● **Set problem 1**:
Answer these questions using the passage on decoder architectures:
(a) Which layer type could limit learning to only two spatial dimensions?
(b) What does the tri-plane network output when it fails?
(c) What kinds of layers make up the Architecture 3 decoder?

● **Reading passage**:
# # #
Finally, the prediction is computed as summation of the tri-planes:

   decoded_feat = decoder(encoded_feat)
   plane_xy = decoded_feat[:, 0, :, :]  # (B, 32, 32)
   plane_yz = decoded_feat[:, 1, :, :]  # (B, 32, 32)
   plane_xz = decoded_feat[:, 2, :, :]  # (B, 32, 32)
   voxels_pred = plane_xy.unsqueeze(2) + plane_yz.unsqueeze(0) + plane_xz.unsqueeze(1)

This network is unable to learn well. This could be due to several reasons: (1) the fact that the ConvTranspose2d layers are employed could limit learning only along two spatial dimensions (each ConvTranspose2d filter is independent), (2) the last ConvTranspose2d layer directly takes the latent representation to a 32x32 spatial resolution, without having any non-linearity in that space (observe that even after we reach the 32x32 spatial resolution for the tri-planes, we must have some non-linearity to ensure that the network can sufficiently learn). Accordingly, when this network fails, it is observed to output columns of densities rather than voxels (due to the nature of the summation operation applied on the tri-planes). Further hyperparameter tuning was not carried out with this architecture due to the discovery of better architectures. See Section 2.5 for an interesting failure case.


  1. [Architecture 3] Experiment with FC network with skip connections: As hypothesized in Architecture 2 above, the incapability of the network to learn non-linearities in the voxel space could be resolved using a deeper network. To this end, we first device a systematic mechanism to increase the depth of the network using skip connections (similar to Residual Networks (He et al.)). This decoder consists of Fully-connected layers with skip-connections along with batch normalization. This baseline is implemented to understand the effect of fully connected layers.
   Input(512) -> Linear(256, ELU, BN) -> Linear(64, ELU, BN)
   Linear(64, ELU, BN) + (skip)
   Linear(64, ELU, BN) + (skip)
   Linear(64, ELU, BN) + (skip)
   Linear(64, ELU, BN) + (skip)
   Linear(64, ELU, BN) + (skip)
   Linear(32*32*32, None, None)
# # #
[Data records]
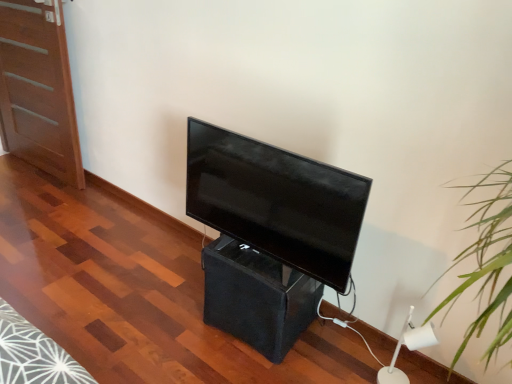
Locate an element on the screen. Image resolution: width=512 pixels, height=384 pixels. free space between black fabric speaker at center and white plastic lamp at lower right is located at coordinates (337, 352).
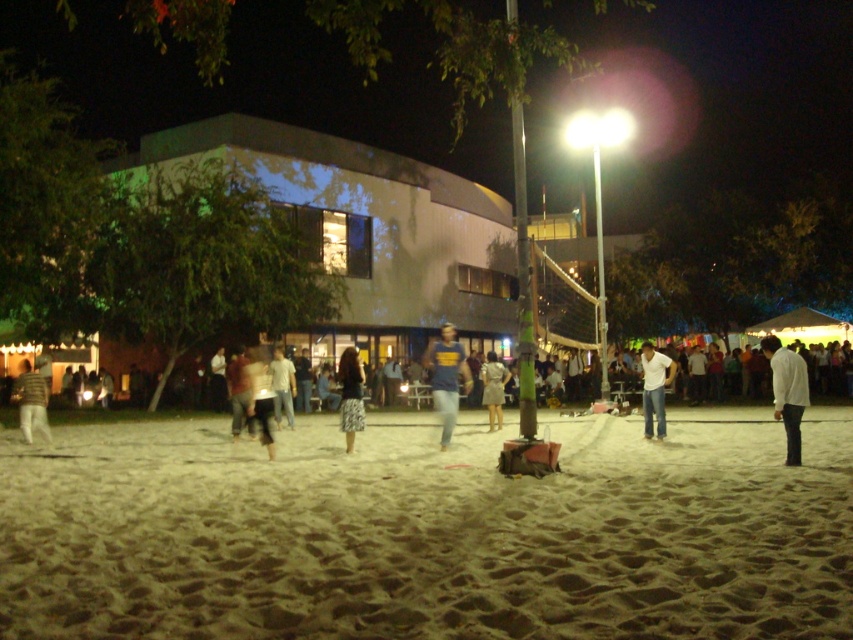
Is white matte shirt at lower right to the right of light gray dress at center from the viewer's perspective?

Correct, you'll find white matte shirt at lower right to the right of light gray dress at center.

Is white matte shirt at lower right wider than light gray dress at center?

Yes.

Is point (791, 417) closer to viewer compared to point (498, 365)?

Yes, point (791, 417) is closer to viewer.

Where is `white matte shirt at lower right`? The height and width of the screenshot is (640, 853). white matte shirt at lower right is located at coordinates (787, 392).

Is white matte shirt at lower right positioned before blue jersey at center?

Yes, white matte shirt at lower right is in front of blue jersey at center.

The height and width of the screenshot is (640, 853). I want to click on white matte shirt at lower right, so click(787, 392).

Identify the location of white matte shirt at lower right. The image size is (853, 640). click(787, 392).

Based on the photo, who is more forward, (x=20, y=428) or (x=285, y=410)?

Positioned in front is point (x=20, y=428).

Between striped sweater at left and light blue jeans at center, which one is positioned lower?

Positioned lower is light blue jeans at center.

The height and width of the screenshot is (640, 853). What do you see at coordinates (32, 403) in the screenshot?
I see `striped sweater at left` at bounding box center [32, 403].

At what (x,y) coordinates should I click in order to perform the action: click on striped sweater at left. Please return your answer as a coordinate pair (x, y). This screenshot has width=853, height=640. Looking at the image, I should click on (32, 403).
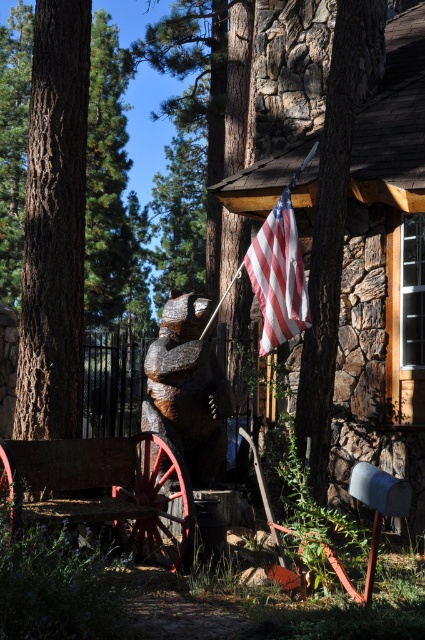
Question: Estimate the real-world distances between objects in this image. Which object is closer to the rustic wood wagon at center?

Choices:
 (A) american flag at upper center
 (B) wooden bear at center

Answer: (B)

Question: Can you confirm if rustic wood wagon at center is positioned above wooden bear at center?

Choices:
 (A) yes
 (B) no

Answer: (B)

Question: Does rustic wood wagon at center appear under wooden bear at center?

Choices:
 (A) no
 (B) yes

Answer: (B)

Question: Which of the following is the closest to the observer?

Choices:
 (A) american flag at upper center
 (B) rustic wood wagon at center
 (C) stone cabin at upper right
 (D) wooden bear at center

Answer: (B)

Question: Which point appears closest to the camera in this image?

Choices:
 (A) (215, 444)
 (B) (294, 205)
 (C) (260, 348)

Answer: (A)

Question: In this image, where is wooden bear at center located relative to american flag at upper center?

Choices:
 (A) right
 (B) left

Answer: (B)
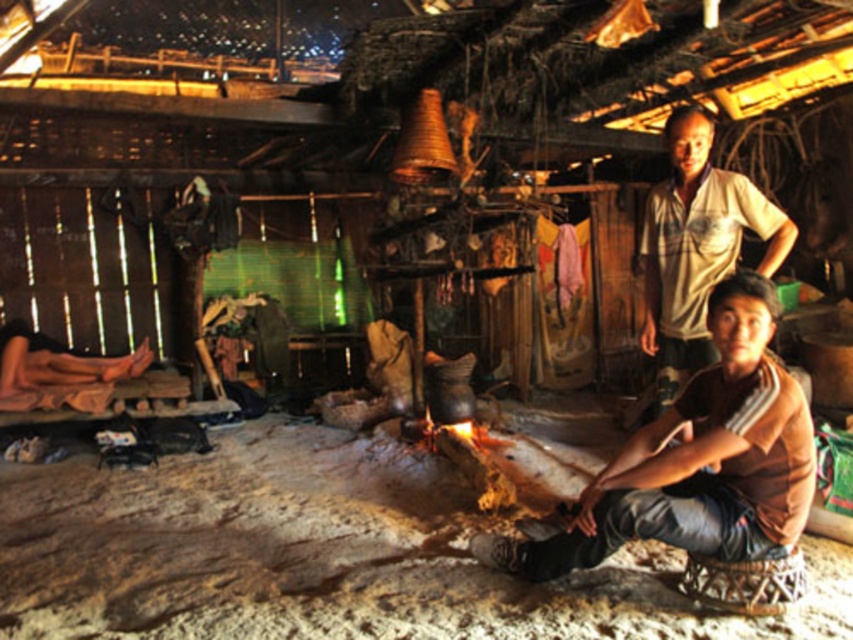
Question: Can you confirm if brown cotton shirt at lower right is positioned above brown leather sandals at lower left?

Choices:
 (A) yes
 (B) no

Answer: (B)

Question: Which point is closer to the camera taking this photo?

Choices:
 (A) (38, 355)
 (B) (698, 502)

Answer: (B)

Question: Can you confirm if white cotton shirt at upper right is bigger than brown leather sandals at lower left?

Choices:
 (A) no
 (B) yes

Answer: (B)

Question: Does brown cotton shirt at lower right have a larger size compared to white cotton shirt at upper right?

Choices:
 (A) no
 (B) yes

Answer: (B)

Question: Which object is farther from the camera taking this photo?

Choices:
 (A) brown leather sandals at lower left
 (B) brown cotton shirt at lower right

Answer: (A)

Question: Considering the real-world distances, which object is farthest from the brown cotton shirt at lower right?

Choices:
 (A) white cotton shirt at upper right
 (B) brown leather sandals at lower left

Answer: (B)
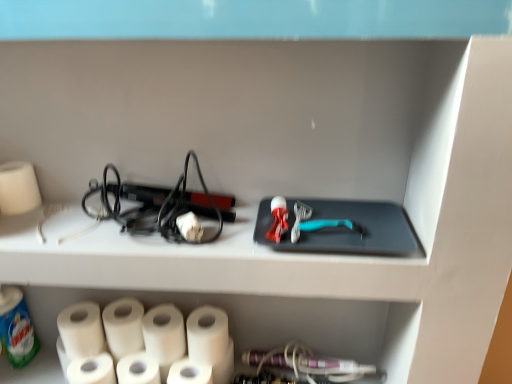
Question: In which direction should I rotate to look at white matte paper towel at lower center, the third paper towel from the right?

Choices:
 (A) right
 (B) left

Answer: (B)

Question: From the image's perspective, is white matte paper towel at lower center, which ranks as the second paper towel in right-to-left order, above white matte paper towel at left, the 1th paper towel from the left?

Choices:
 (A) yes
 (B) no

Answer: (B)

Question: Considering the relative sizes of white matte paper towel at lower center, the 6th paper towel viewed from the left, and white matte paper towel at left, acting as the 7th paper towel starting from the right, in the image provided, is white matte paper towel at lower center, the 6th paper towel viewed from the left, wider than white matte paper towel at left, acting as the 7th paper towel starting from the right,?

Choices:
 (A) no
 (B) yes

Answer: (B)

Question: From a real-world perspective, is white matte paper towel at lower center, the 6th paper towel viewed from the left, under white matte paper towel at left, the 1th paper towel from the left?

Choices:
 (A) yes
 (B) no

Answer: (A)

Question: Considering the relative positions of white matte paper towel at lower center, which ranks as the second paper towel in right-to-left order, and white matte paper towel at left, the 1th paper towel from the left, in the image provided, is white matte paper towel at lower center, which ranks as the second paper towel in right-to-left order, to the left of white matte paper towel at left, the 1th paper towel from the left, from the viewer's perspective?

Choices:
 (A) no
 (B) yes

Answer: (A)

Question: From a real-world perspective, is white matte paper towel at lower center, which ranks as the second paper towel in right-to-left order, located higher than white matte paper towel at left, the 1th paper towel from the left?

Choices:
 (A) yes
 (B) no

Answer: (B)

Question: Is white matte paper towel at lower center, which ranks as the second paper towel in right-to-left order, directly adjacent to white matte paper towel at left, the 1th paper towel from the left?

Choices:
 (A) no
 (B) yes

Answer: (A)

Question: Does white matte toilet paper at lower left turn towards white matte paper towel at lower left, the 3th paper towel positioned from the left?

Choices:
 (A) no
 (B) yes

Answer: (A)

Question: Can you confirm if white matte toilet paper at lower left is smaller than white matte paper towel at lower left, the 3th paper towel positioned from the left?

Choices:
 (A) yes
 (B) no

Answer: (A)

Question: Considering the relative positions of white matte toilet paper at lower left and white matte paper towel at lower left, which is the 5th paper towel in right-to-left order, in the image provided, is white matte toilet paper at lower left in front of white matte paper towel at lower left, which is the 5th paper towel in right-to-left order,?

Choices:
 (A) yes
 (B) no

Answer: (A)

Question: Is white matte toilet paper at lower left far away from white matte paper towel at lower left, which is the 5th paper towel in right-to-left order?

Choices:
 (A) yes
 (B) no

Answer: (B)

Question: Can you confirm if white matte toilet paper at lower left is thinner than white matte paper towel at lower left, which is the 5th paper towel in right-to-left order?

Choices:
 (A) yes
 (B) no

Answer: (A)

Question: Can you confirm if white matte toilet paper at lower left is taller than white matte paper towel at lower left, the 3th paper towel positioned from the left?

Choices:
 (A) yes
 (B) no

Answer: (B)

Question: Considering the relative sizes of white matte paper towel at lower left, the 3th paper towel positioned from the left, and white matte toilet paper at lower left in the image provided, is white matte paper towel at lower left, the 3th paper towel positioned from the left, smaller than white matte toilet paper at lower left?

Choices:
 (A) yes
 (B) no

Answer: (B)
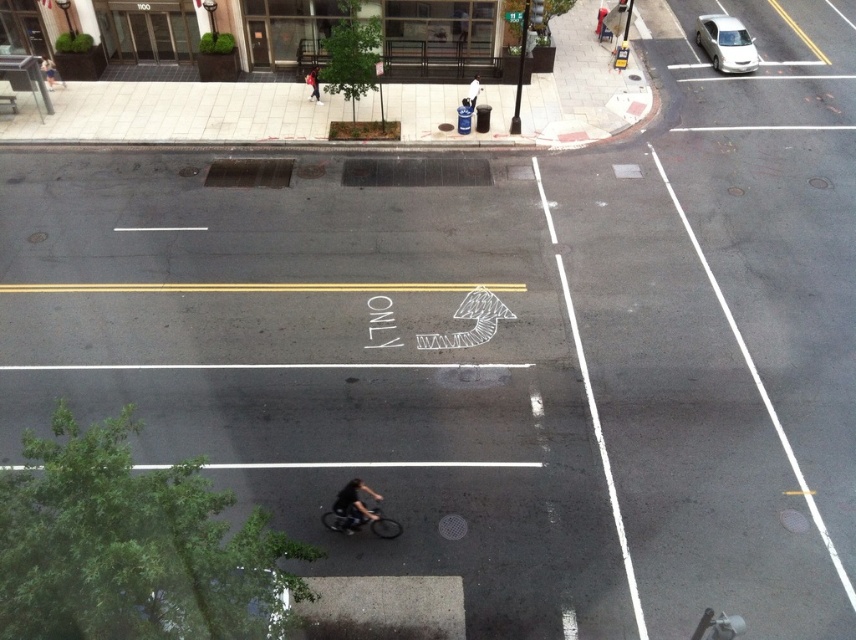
# # #
● **Set problem 2**: Rewrite as a numbered list everything in the data records from the line containing "Positioned in front is point (x=20, y=428)." down to the line containing "Question: Which of", with both of those lines included. Leave out blank lines and the pictures.

● **Output 1**:
(a) ConvTranspose2d layers.
(b) Columns of densities rather than voxels.
(c) Fully-connected layers with skip connections, along with batch normalization.

● **Output 2**:
1. Positioned in front is point (x=20, y=428).
2. Between striped sweater at left and light blue jeans at center, which one is positioned lower?
3. Positioned lower is light blue jeans at center.
4. The height and width of the screenshot is (640, 853). What do you see at coordinates (32, 403) in the screenshot?
5. I see `striped sweater at left` at bounding box center [32, 403].
6. At what (x,y) coordinates should I click in order to perform the action: click on striped sweater at left. Please return your answer as a coordinate pair (x, y). This screenshot has width=853, height=640. Looking at the image, I should click on (32, 403).
7. Question: Estimate the real-world distances between objects in this image. Which object is closer to the rustic wood wagon at center?
8. Choices:
9.  (A) american flag at upper center
10.  (B) wooden bear at center
11. Answer: (B)
12. Question: Can you confirm if rustic wood wagon at center is positioned above wooden bear at center?
13. Choices:
14.  (A) yes
15.  (B) no
16. Answer: (B)
17. Question: Does rustic wood wagon at center appear under wooden bear at center?
18. Choices:
19.  (A) no
20.  (B) yes
21. Answer: (B)
22. Question: Which of the following is the closest to the observer?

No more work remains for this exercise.